Try it
Once the images are removed, repeat all of the entries exactly.

Recorded data
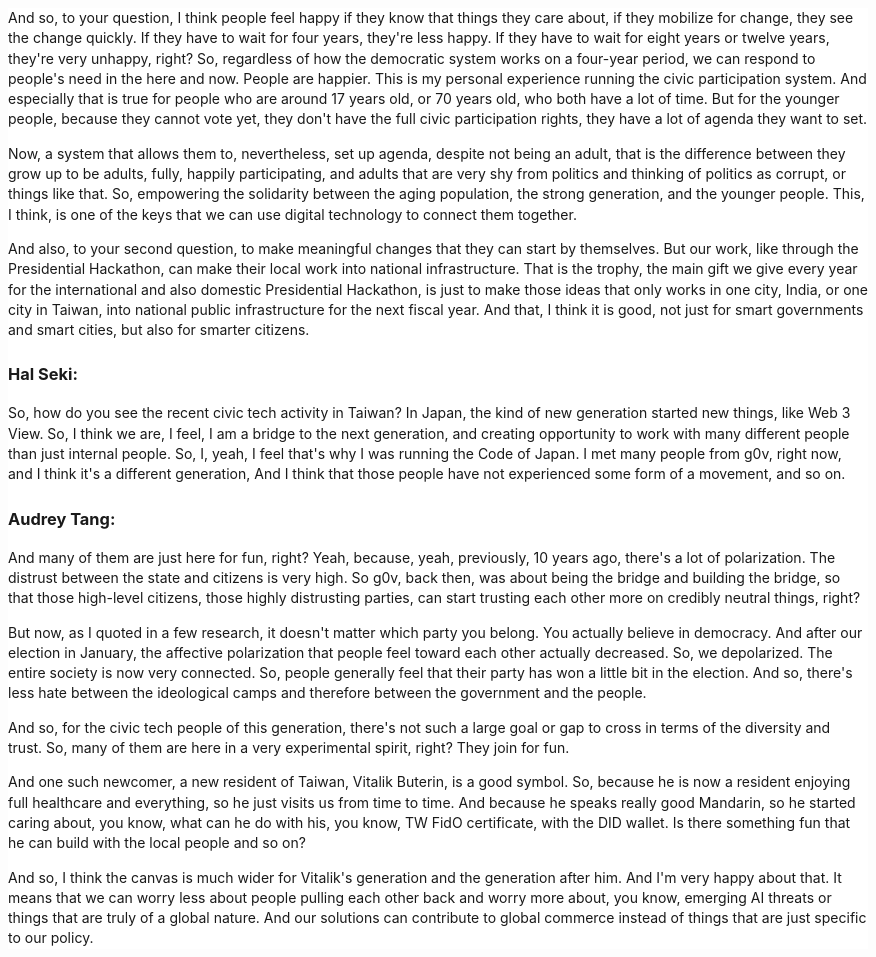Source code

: And so, to your question, I think people feel happy if they know that things they care about, if they mobilize for change, they see the change quickly. If they have to wait for four years, they're less happy. If they have to wait for eight years or twelve years, they're very unhappy, right? So, regardless of how the democratic system works on a four-year period, we can respond to people's need in the here and now. People are happier. This is my personal experience running the civic participation system. And especially that is true for people who are around 17 years old, or 70 years old, who both have a lot of time. But for the younger people, because they cannot vote yet, they don't have the full civic participation rights, they have a lot of agenda they want to set.

Now, a system that allows them to, nevertheless, set up agenda, despite not being an adult, that is the difference between they grow up to be adults, fully, happily participating, and adults that are very shy from politics and thinking of politics as corrupt, or things like that. So, empowering the solidarity between the aging population, the strong generation, and the younger people. This, I think, is one of the keys that we can use digital technology to connect them together.

And also, to your second question, to make meaningful changes that they can start by themselves. But our work, like through the Presidential Hackathon, can make their local work into national infrastructure. That is the trophy, the main gift we give every year for the international and also domestic Presidential Hackathon, is just to make those ideas that only works in one city, India, or one city in Taiwan, into national public infrastructure for the next fiscal year. And that, I think it is good, not just for smart governments and smart cities, but also for smarter citizens.

### Hal Seki: 
So, how do you see the recent civic tech activity in Taiwan? In Japan, the kind of new generation started new things, like Web 3 View. So, I think we are, I feel, I am a bridge to the next generation, and creating opportunity to work with many different people than just internal people. So, I, yeah, I feel that's why I was running the Code of Japan. I met many people from g0v, right now, and I think it's a different generation, And I think that those people have not experienced some form of a movement, and so on.

### Audrey Tang:
And many of them are just here for fun, right? Yeah, because, yeah, previously, 10 years ago, there's a lot of polarization. The distrust between the state and citizens is very high. So g0v, back then, was about being the bridge and building the bridge, so that those high-level citizens, those highly distrusting parties, can start trusting each other more on credibly neutral things, right?

But now, as I quoted in a few research, it doesn't matter which party you belong. You actually believe in democracy. And after our election in January, the affective polarization that people feel toward each other actually decreased. So, we depolarized. The entire society is now very connected. So, people generally feel that their party has won a little bit in the election. And so, there's less hate between the ideological camps and therefore between the government and the people.

And so, for the civic tech people of this generation, there's not such a large goal or gap to cross in terms of the diversity and trust. So, many of them are here in a very experimental spirit, right? They join for fun.

And one such newcomer, a new resident of Taiwan, Vitalik Buterin, is a good symbol. So, because he is now a resident enjoying full healthcare and everything, so he just visits us from time to time. And because he speaks really good Mandarin, so he started caring about, you know, what can he do with his, you know, TW FidO certificate, with the DID wallet. Is there something fun that he can build with the local people and so on?

And so, I think the canvas is much wider for Vitalik's generation and the generation after him. And I'm very happy about that. It means that we can worry less about people pulling each other back and worry more about, you know, emerging AI threats or things that are truly of a global nature. And our solutions can contribute to global commerce instead of things that are just specific to our policy.
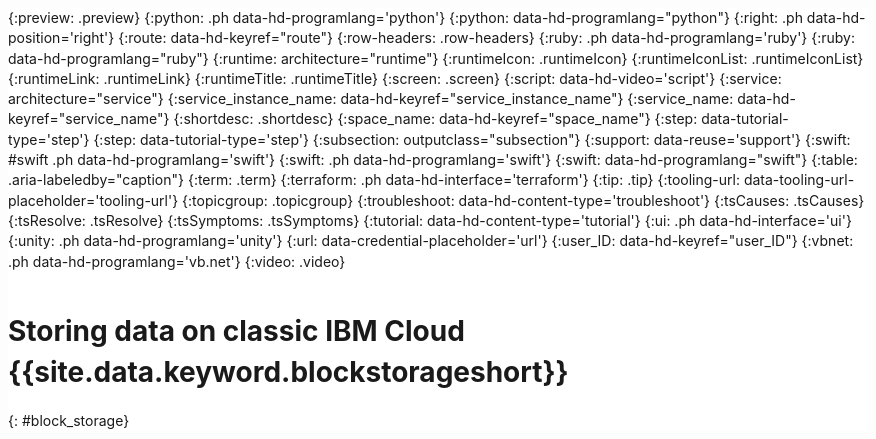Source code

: {:preview: .preview}
{:python: .ph data-hd-programlang='python'}
{:python: data-hd-programlang="python"}
{:right: .ph data-hd-position='right'}
{:route: data-hd-keyref="route"}
{:row-headers: .row-headers}
{:ruby: .ph data-hd-programlang='ruby'}
{:ruby: data-hd-programlang="ruby"}
{:runtime: architecture="runtime"}
{:runtimeIcon: .runtimeIcon}
{:runtimeIconList: .runtimeIconList}
{:runtimeLink: .runtimeLink}
{:runtimeTitle: .runtimeTitle}
{:screen: .screen}
{:script: data-hd-video='script'}
{:service: architecture="service"}
{:service_instance_name: data-hd-keyref="service_instance_name"}
{:service_name: data-hd-keyref="service_name"}
{:shortdesc: .shortdesc}
{:space_name: data-hd-keyref="space_name"}
{:step: data-tutorial-type='step'}
{:step: data-tutorial-type='step'} 
{:subsection: outputclass="subsection"}
{:support: data-reuse='support'}
{:swift: #swift .ph data-hd-programlang='swift'}
{:swift: .ph data-hd-programlang='swift'}
{:swift: data-hd-programlang="swift"}
{:table: .aria-labeledby="caption"}
{:term: .term}
{:terraform: .ph data-hd-interface='terraform'}
{:tip: .tip}
{:tooling-url: data-tooling-url-placeholder='tooling-url'}
{:topicgroup: .topicgroup}
{:troubleshoot: data-hd-content-type='troubleshoot'}
{:tsCauses: .tsCauses}
{:tsResolve: .tsResolve}
{:tsSymptoms: .tsSymptoms}
{:tutorial: data-hd-content-type='tutorial'}
{:ui: .ph data-hd-interface='ui'}
{:unity: .ph data-hd-programlang='unity'}
{:url: data-credential-placeholder='url'}
{:user_ID: data-hd-keyref="user_ID"}
{:vbnet: .ph data-hd-programlang='vb.net'}
{:video: .video}
  


# Storing data on classic IBM Cloud {{site.data.keyword.blockstorageshort}}
{: #block_storage}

Your solution
Source code

: And so, to your question, I think people feel happy if they know that things they care about, if they mobilize for change, they see the change quickly. If they have to wait for four years, they're less happy. If they have to wait for eight years or twelve years, they're very unhappy, right? So, regardless of how the democratic system works on a four-year period, we can respond to people's need in the here and now. People are happier. This is my personal experience running the civic participation system. And especially that is true for people who are around 17 years old, or 70 years old, who both have a lot of time. But for the younger people, because they cannot vote yet, they don't have the full civic participation rights, they have a lot of agenda they want to set.

Now, a system that allows them to, nevertheless, set up agenda, despite not being an adult, that is the difference between they grow up to be adults, fully, happily participating, and adults that are very shy from politics and thinking of politics as corrupt, or things like that. So, empowering the solidarity between the aging population, the strong generation, and the younger people. This, I think, is one of the keys that we can use digital technology to connect them together.

And also, to your second question, to make meaningful changes that they can start by themselves. But our work, like through the Presidential Hackathon, can make their local work into national infrastructure. That is the trophy, the main gift we give every year for the international and also domestic Presidential Hackathon, is just to make those ideas that only works in one city, India, or one city in Taiwan, into national public infrastructure for the next fiscal year. And that, I think it is good, not just for smart governments and smart cities, but also for smarter citizens.

### Hal Seki: 
So, how do you see the recent civic tech activity in Taiwan? In Japan, the kind of new generation started new things, like Web 3 View. So, I think we are, I feel, I am a bridge to the next generation, and creating opportunity to work with many different people than just internal people. So, I, yeah, I feel that's why I was running the Code of Japan. I met many people from g0v, right now, and I think it's a different generation, And I think that those people have not experienced some form of a movement, and so on.

### Audrey Tang:
And many of them are just here for fun, right? Yeah, because, yeah, previously, 10 years ago, there's a lot of polarization. The distrust between the state and citizens is very high. So g0v, back then, was about being the bridge and building the bridge, so that those high-level citizens, those highly distrusting parties, can start trusting each other more on credibly neutral things, right?

But now, as I quoted in a few research, it doesn't matter which party you belong. You actually believe in democracy. And after our election in January, the affective polarization that people feel toward each other actually decreased. So, we depolarized. The entire society is now very connected. So, people generally feel that their party has won a little bit in the election. And so, there's less hate between the ideological camps and therefore between the government and the people.

And so, for the civic tech people of this generation, there's not such a large goal or gap to cross in terms of the diversity and trust. So, many of them are here in a very experimental spirit, right? They join for fun.

And one such newcomer, a new resident of Taiwan, Vitalik Buterin, is a good symbol. So, because he is now a resident enjoying full healthcare and everything, so he just visits us from time to time. And because he speaks really good Mandarin, so he started caring about, you know, what can he do with his, you know, TW FidO certificate, with the DID wallet. Is there something fun that he can build with the local people and so on?

And so, I think the canvas is much wider for Vitalik's generation and the generation after him. And I'm very happy about that. It means that we can worry less about people pulling each other back and worry more about, you know, emerging AI threats or things that are truly of a global nature. And our solutions can contribute to global commerce instead of things that are just specific to our policy.
Source code

: {:preview: .preview}
{:python: .ph data-hd-programlang='python'}
{:python: data-hd-programlang="python"}
{:right: .ph data-hd-position='right'}
{:route: data-hd-keyref="route"}
{:row-headers: .row-headers}
{:ruby: .ph data-hd-programlang='ruby'}
{:ruby: data-hd-programlang="ruby"}
{:runtime: architecture="runtime"}
{:runtimeIcon: .runtimeIcon}
{:runtimeIconList: .runtimeIconList}
{:runtimeLink: .runtimeLink}
{:runtimeTitle: .runtimeTitle}
{:screen: .screen}
{:script: data-hd-video='script'}
{:service: architecture="service"}
{:service_instance_name: data-hd-keyref="service_instance_name"}
{:service_name: data-hd-keyref="service_name"}
{:shortdesc: .shortdesc}
{:space_name: data-hd-keyref="space_name"}
{:step: data-tutorial-type='step'}
{:step: data-tutorial-type='step'} 
{:subsection: outputclass="subsection"}
{:support: data-reuse='support'}
{:swift: #swift .ph data-hd-programlang='swift'}
{:swift: .ph data-hd-programlang='swift'}
{:swift: data-hd-programlang="swift"}
{:table: .aria-labeledby="caption"}
{:term: .term}
{:terraform: .ph data-hd-interface='terraform'}
{:tip: .tip}
{:tooling-url: data-tooling-url-placeholder='tooling-url'}
{:topicgroup: .topicgroup}
{:troubleshoot: data-hd-content-type='troubleshoot'}
{:tsCauses: .tsCauses}
{:tsResolve: .tsResolve}
{:tsSymptoms: .tsSymptoms}
{:tutorial: data-hd-content-type='tutorial'}
{:ui: .ph data-hd-interface='ui'}
{:unity: .ph data-hd-programlang='unity'}
{:url: data-credential-placeholder='url'}
{:user_ID: data-hd-keyref="user_ID"}
{:vbnet: .ph data-hd-programlang='vb.net'}
{:video: .video}
  


# Storing data on classic IBM Cloud {{site.data.keyword.blockstorageshort}}
{: #block_storage}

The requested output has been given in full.